Today we had quite the tracking adventure across the creek to an area of the land we have never visited before. Recently with the snow, following animal prints is so easy but without the white fluffy stuff I thought showing the boys the more invisible world of sign tracking would be fun. Animals leave sign of their activity wherever they go, creating trails from walking, feeding on plants, and leaving sign behind to attract mates.
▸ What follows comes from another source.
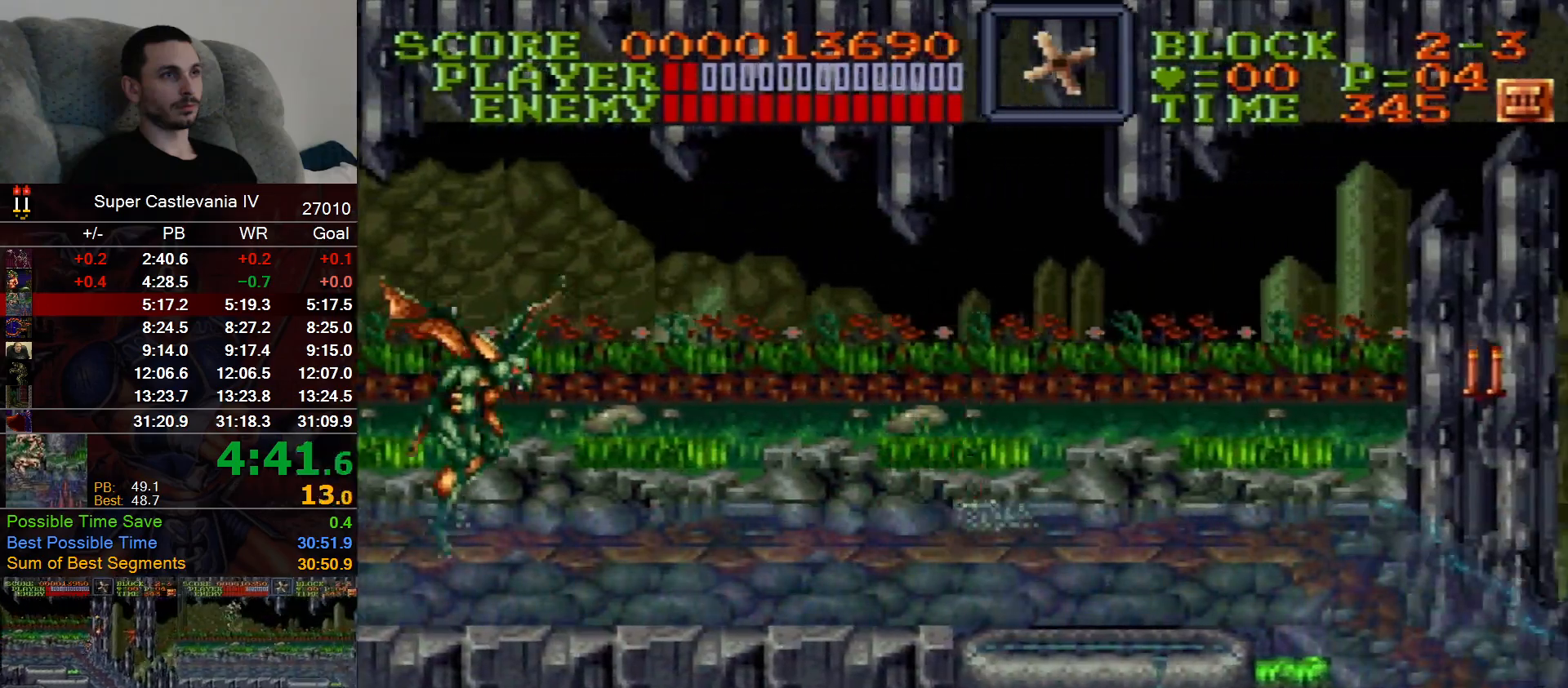
{"dt_ms": 500, "buttons": ["DPAD_RIGHT"], "events": []}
The adventure started as many of ours do, as a challenge. I let everyone know that if they wanted to come with me they needed to be extremely quite and stealthy because I was taking them to the favorite resting spot of a female bobcat that has taken up residence here. We started down a well used deer trail and I pointed out many of their signs including scat, scent marking scrapes, beds and feeding sign. I find that the boys are always more engaged when I teach them through using my body to imitate the animal we are following. So instead of just pointing out feeding sign and telling them what it is, I pretend to nibble on the plant myself. Not only does this drop them deeper into our activity but keeps them from using human language. On their own the boys adopted using bird calls and whistles to gain the groups attention when they had found something interesting. This is exactly the kind of culture we try and foster here at Feet on the Earth.
After much side adventuring we finally made it within sight of the bobcats favorite sleepy spot. With the boys behind me we crept up in our best nature ninja form to recon the bed and see if she was there. From over a dozen yards back I could tell she wasn’t there but we snuck in regardless. Deer also frequent the bed which is under a prominent juniper, shielded from the wind making finding leftover hair a fun exercise. We ended up finding not only deer hair but hair from this shadow cat of the woods our elusive bobcat friend.